Truffaut’nun mektupları, sadece Hitchcock ile sınırlı değil. Rossellini, Arthur Penn gibi dönemin diğer önemli yönetmenleriyle olan yazışmaları da sinema tarihine ışık tutuyor. Rossellini’ye "İtalyan babam" demesi, onun Rossellini’ye duyduğu saygıyı ve Rossellini’nin sinemasına olan hayranlığını gösteriyor. Arthur Penn’e Bonnie and Clyde filmini emanet etmesi ise, onun genç yeteneklere olan güvenini ve risk alma cesaretini ortaya koyuyor.
Truffaut’nun mektupları, onun sadece bir yönetmen olarak değil, aynı zamanda bir entelektüel ve bir sanatçı olarak da ne kadar önemli bir figür olduğunu gösteriyor.

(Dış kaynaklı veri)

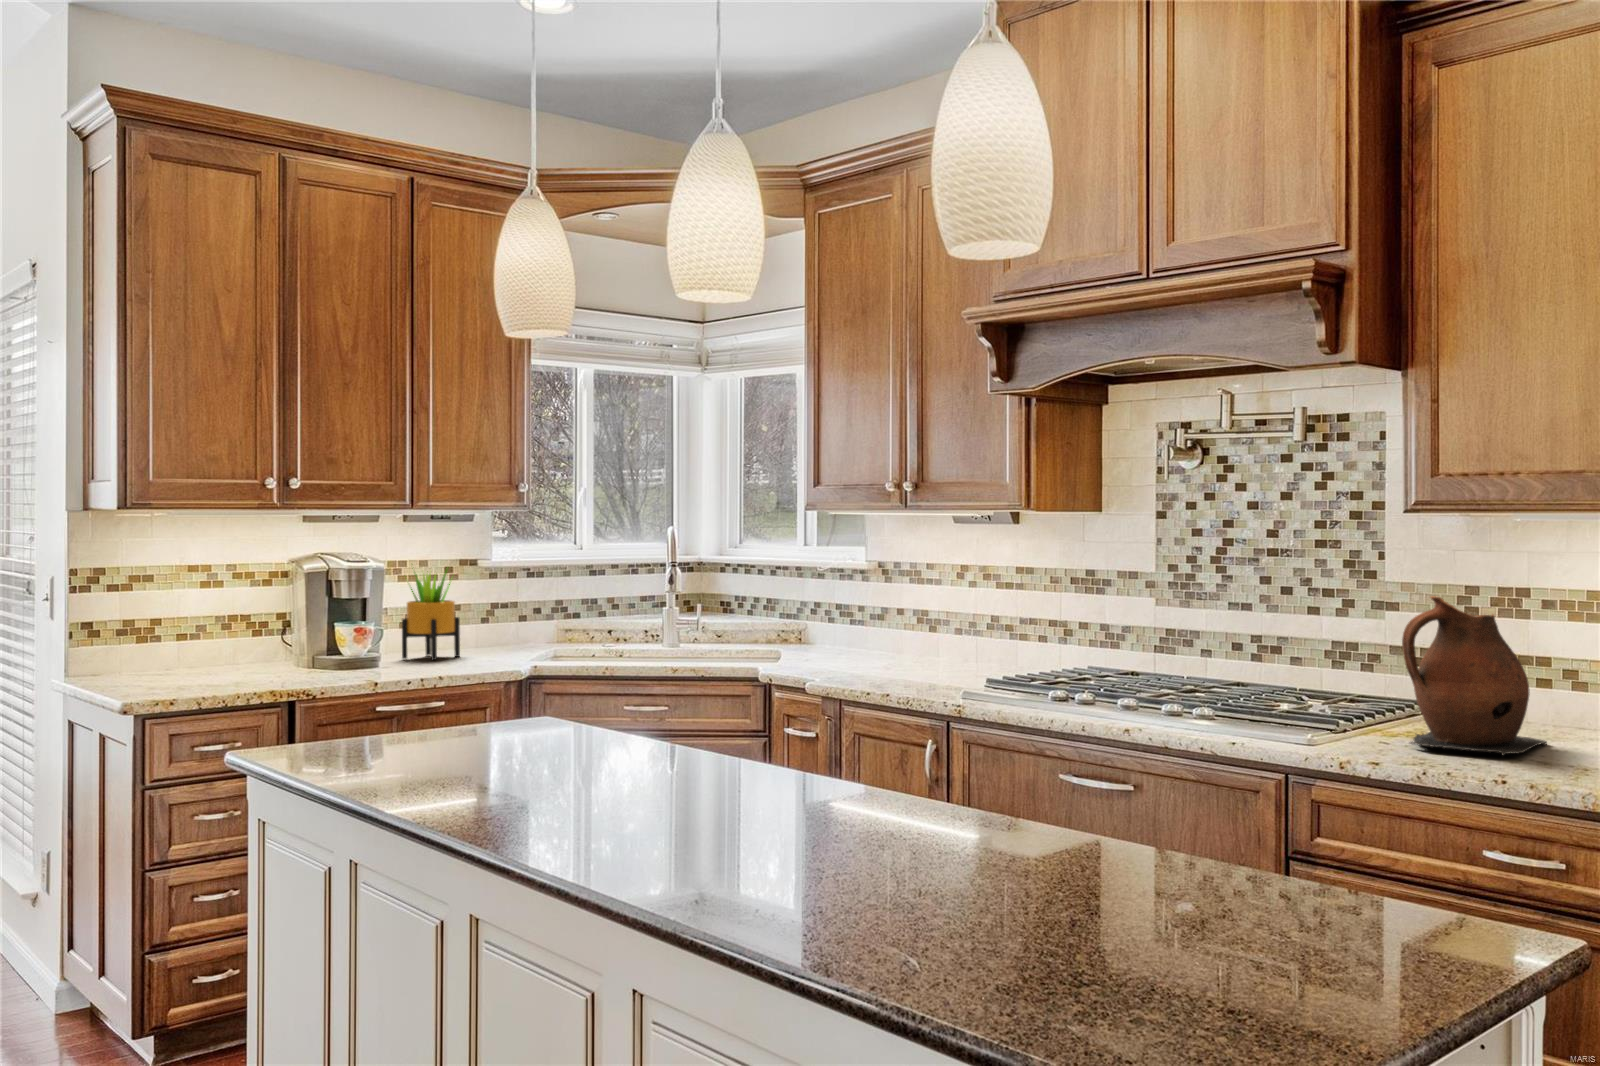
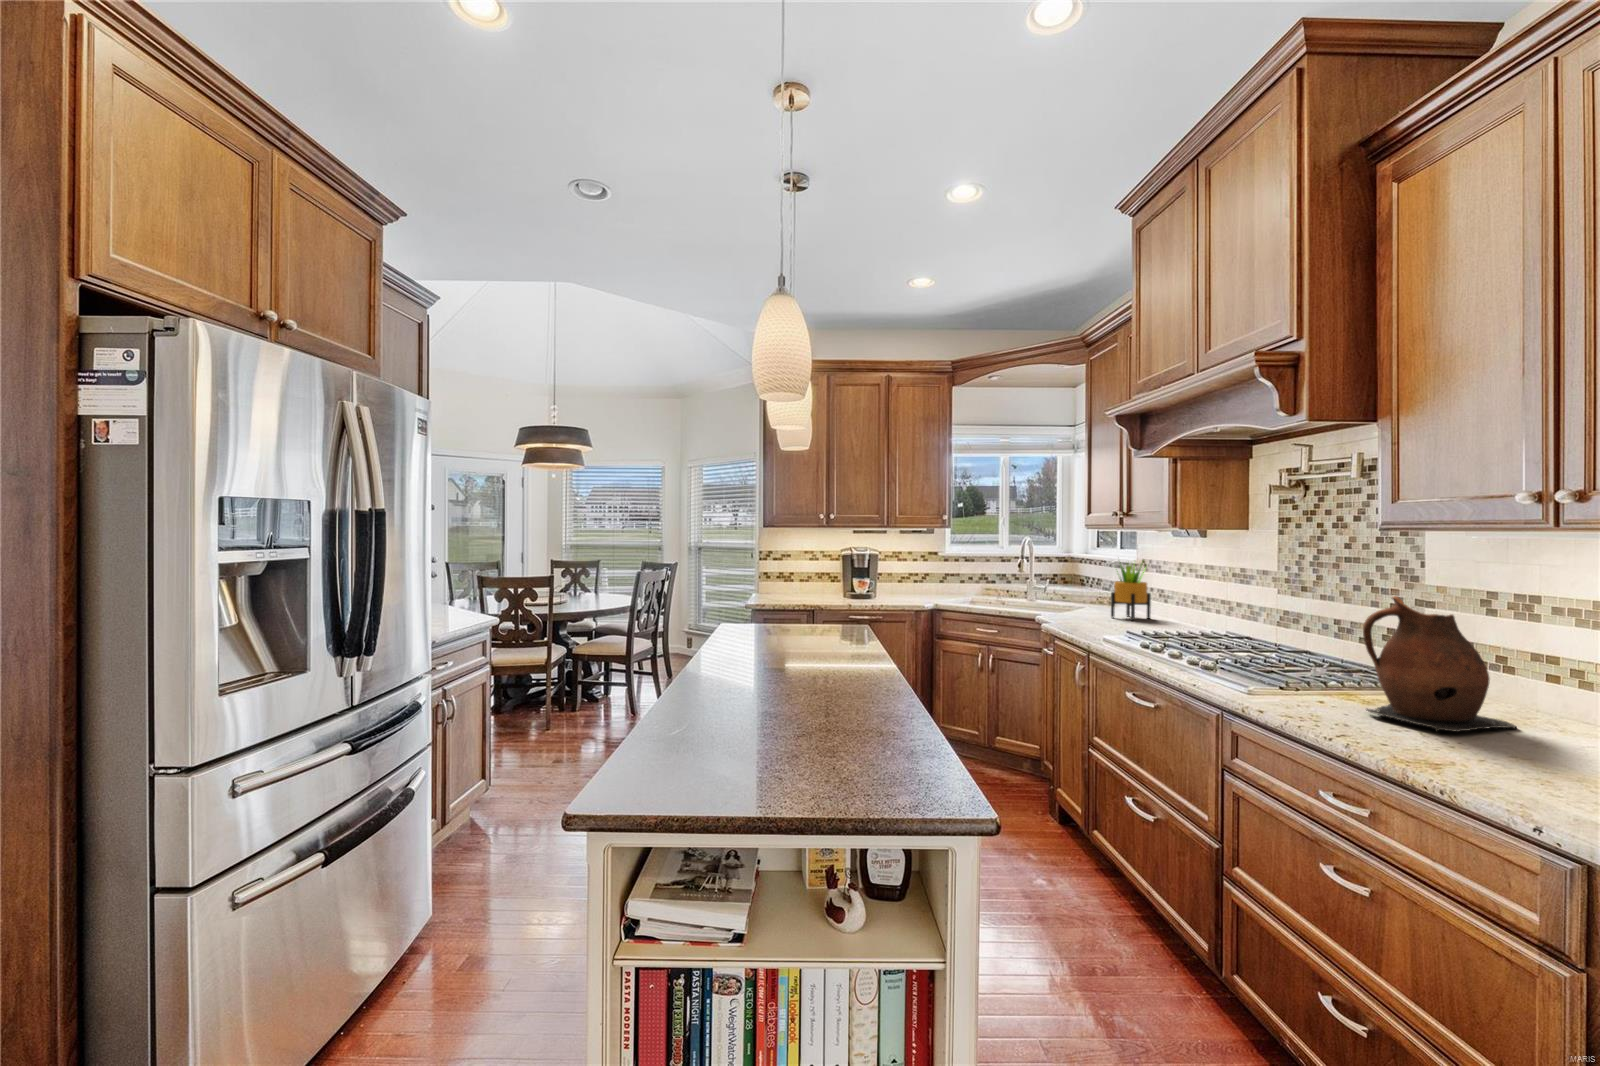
potted plant: present [402,567,460,660] -> present [1111,560,1151,620]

Mektuplarında, sinema sanatının yanı sıra, edebiyat, felsefe ve diğer sanat dallarına dair düşüncelerini de paylaşıyor. Bu mektuplar, onun geniş bir kültürel birikime sahip olduğunu ve sanatın farklı alanlarına ilgi duyduğunu kanıtlıyor.

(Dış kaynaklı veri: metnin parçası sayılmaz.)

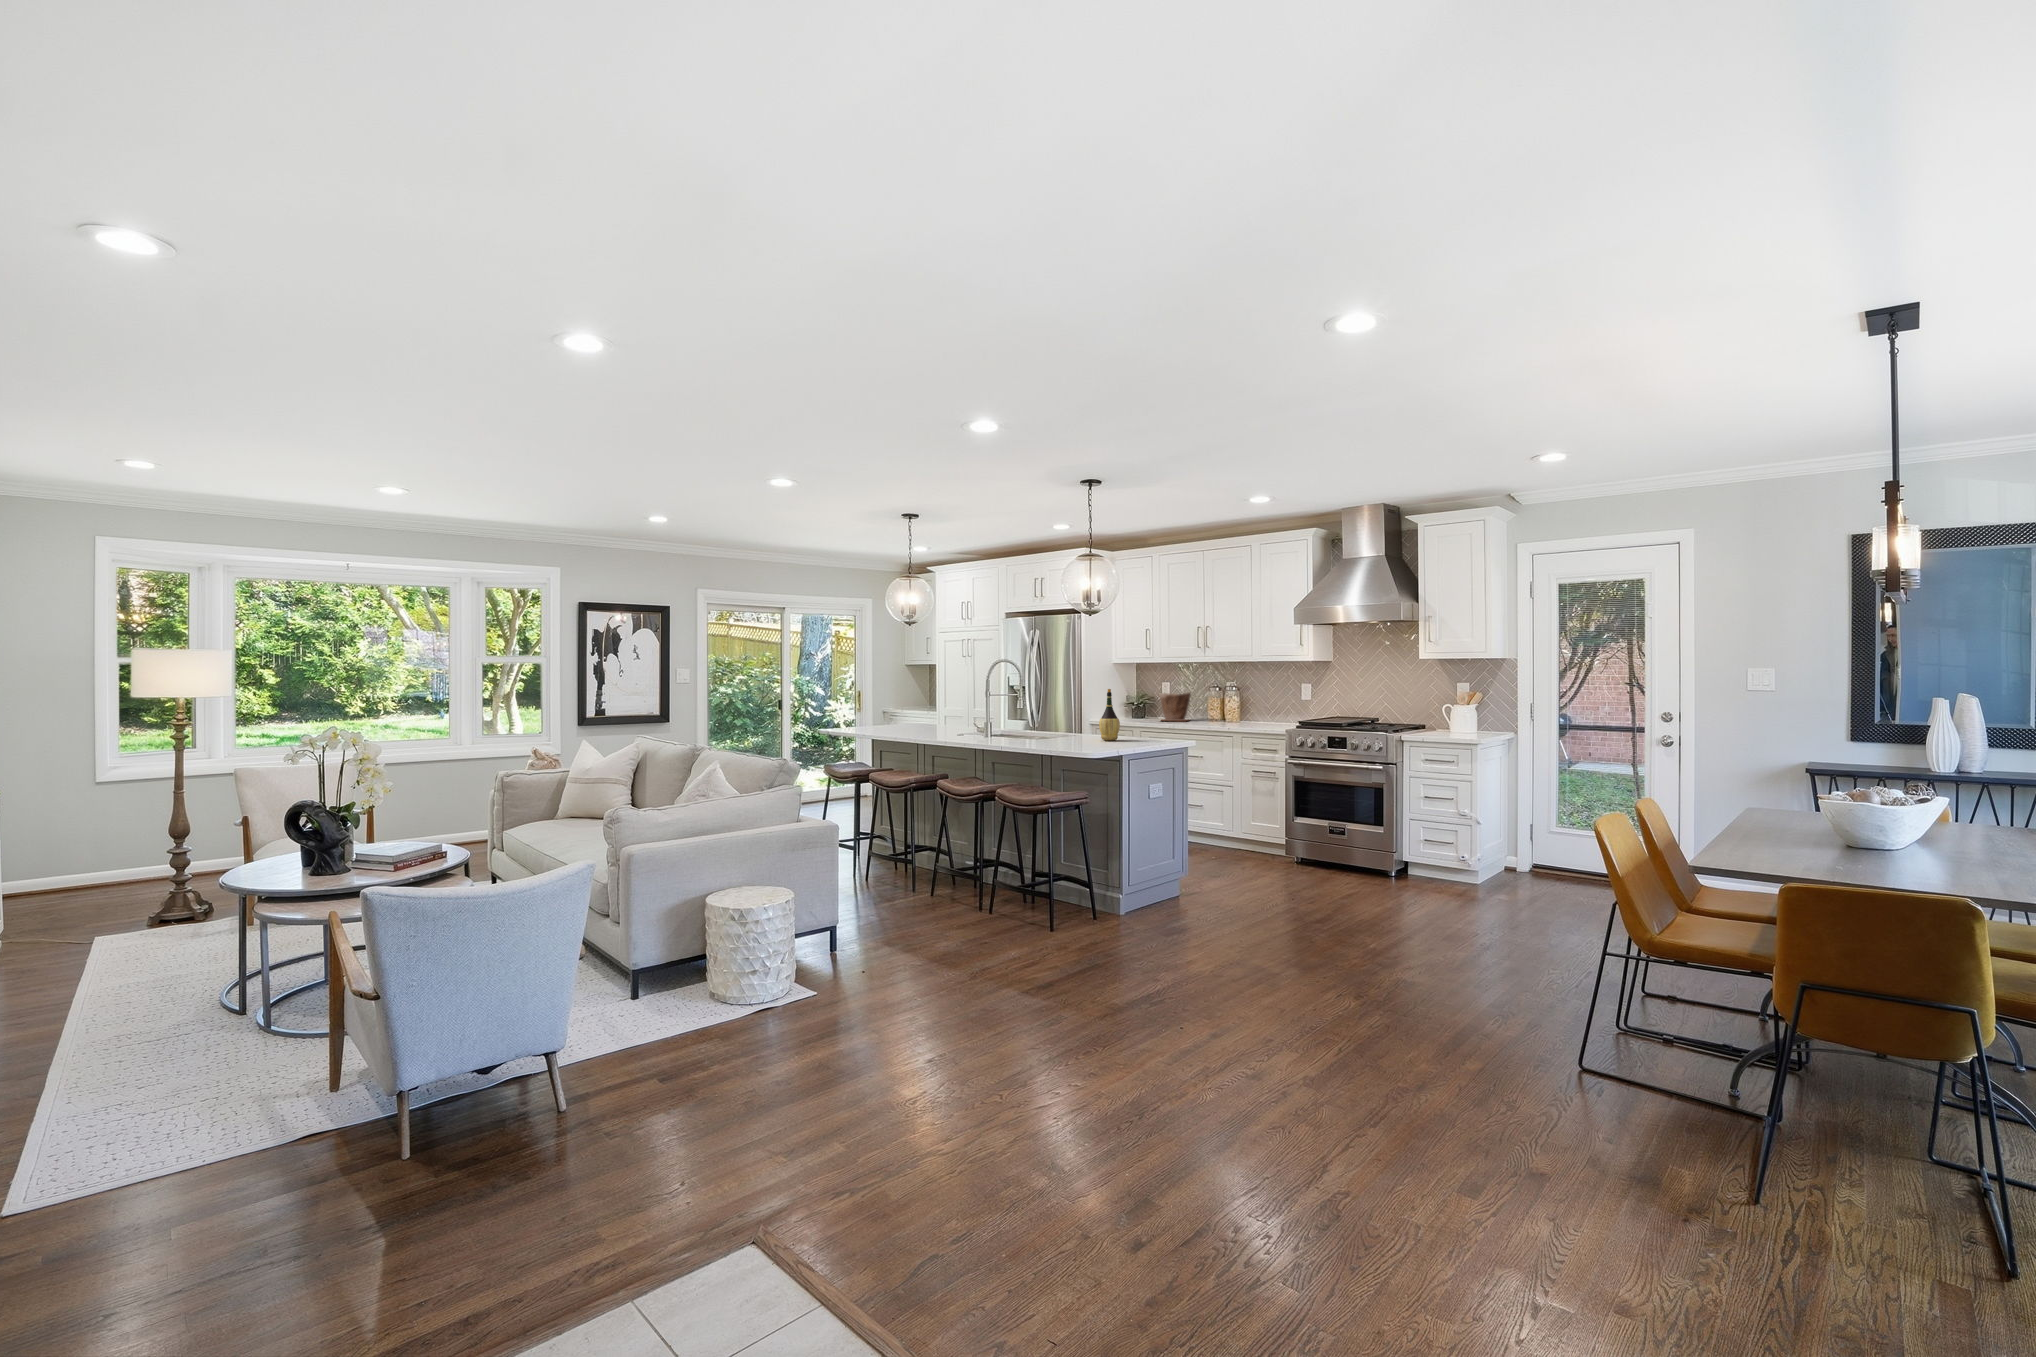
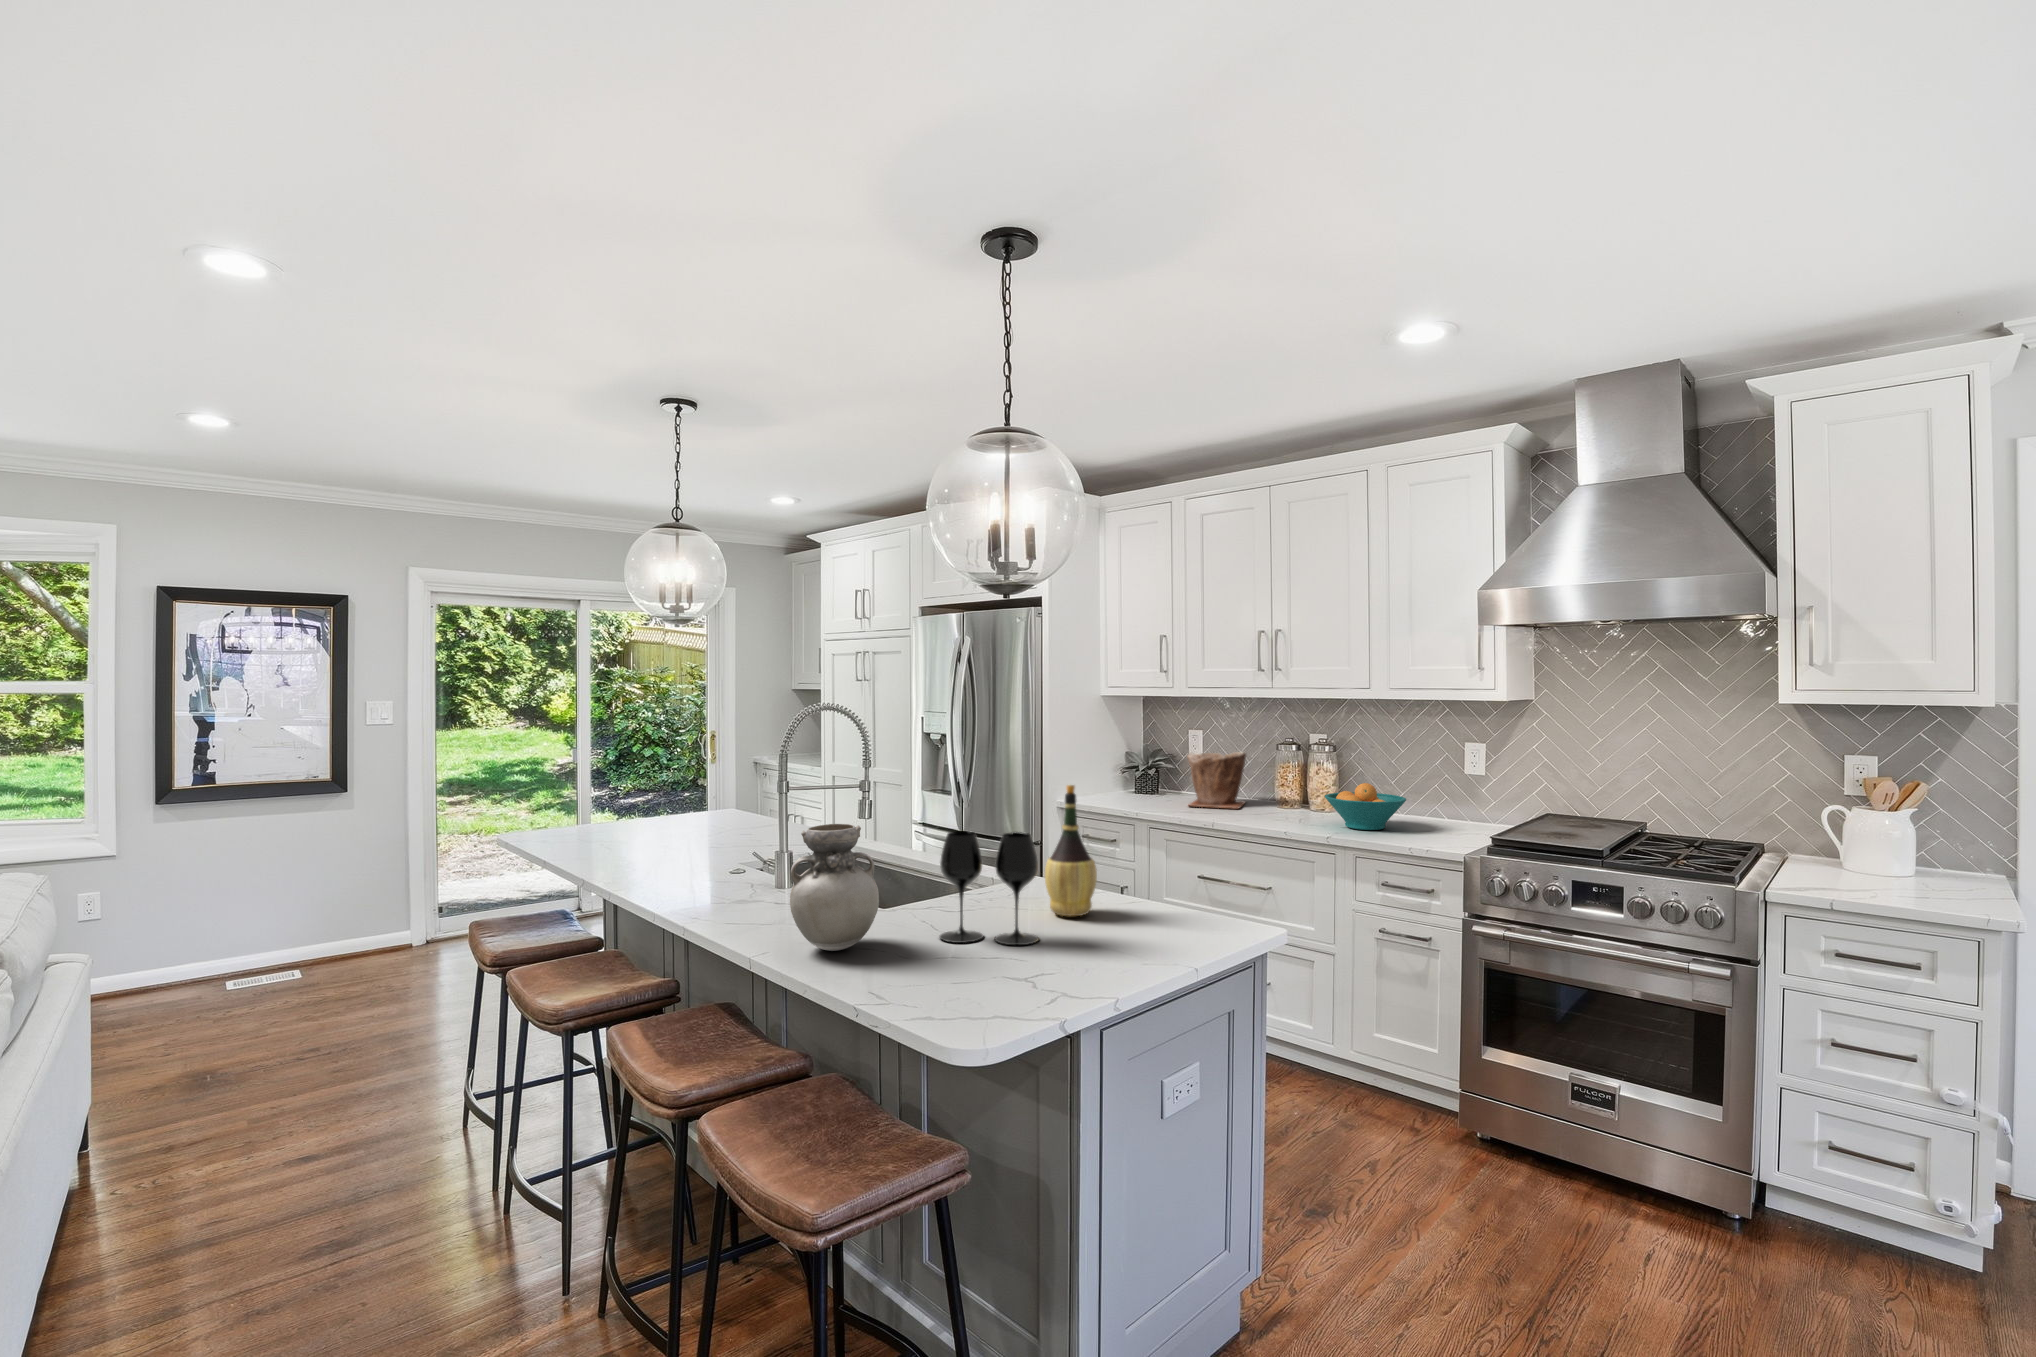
vase: none [1009,700,1041,746] -> present [790,824,879,951]
fruit bowl: none [1228,703,1268,726] -> present [1325,783,1406,830]
wine glass: none [1062,704,1100,745] -> present [940,831,1039,945]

Truffaut’nun mektupları, onun sadece bir sanatçı olarak değil, aynı zamanda bir insan olarak da ne kadar etkileyici bir figür olduğunu gösteriyor. Mektuplarında, dostluk, aşk, ölüm gibi kişisel konulara da değiniyor. Bu mektuplar, onun duygusal zekasının, empati yeteneğinin ve insanlara olan sevgisinin bir göstergesi.
Truffaut’nun mektupları, onun mirasını anlamak için vazgeçilmez bir kaynak. Bu mektuplar, onun sinema sanatına olan tutkusunu, zekasını, yaramazlığını ve insanlığını gözler önüne seriyor. Truffaut’nun mektupları, sinema tarihinin en önemli belgelerinden biri olarak kabul ediliyor ve gelecek nesiller için ilham kaynağı olmaya devam ediyor. Onun mektuplarındaki samimiyet, zeka ve sinemaya olan tutku, okuyucuyu derinden etkiliyor ve Truffaut’nun dünyasına çekiyor. Bu yazışmalar, sinema tarihine ışık tutmanın yanı sıra, insan ilişkilerinin derinliğini ve sanatın gücünü de gözler önüne seriyor. Truffaut’nun mirası, sadece filmleriyle değil, aynı zamanda mektuplarıyla da yaşamaya devam ediyor.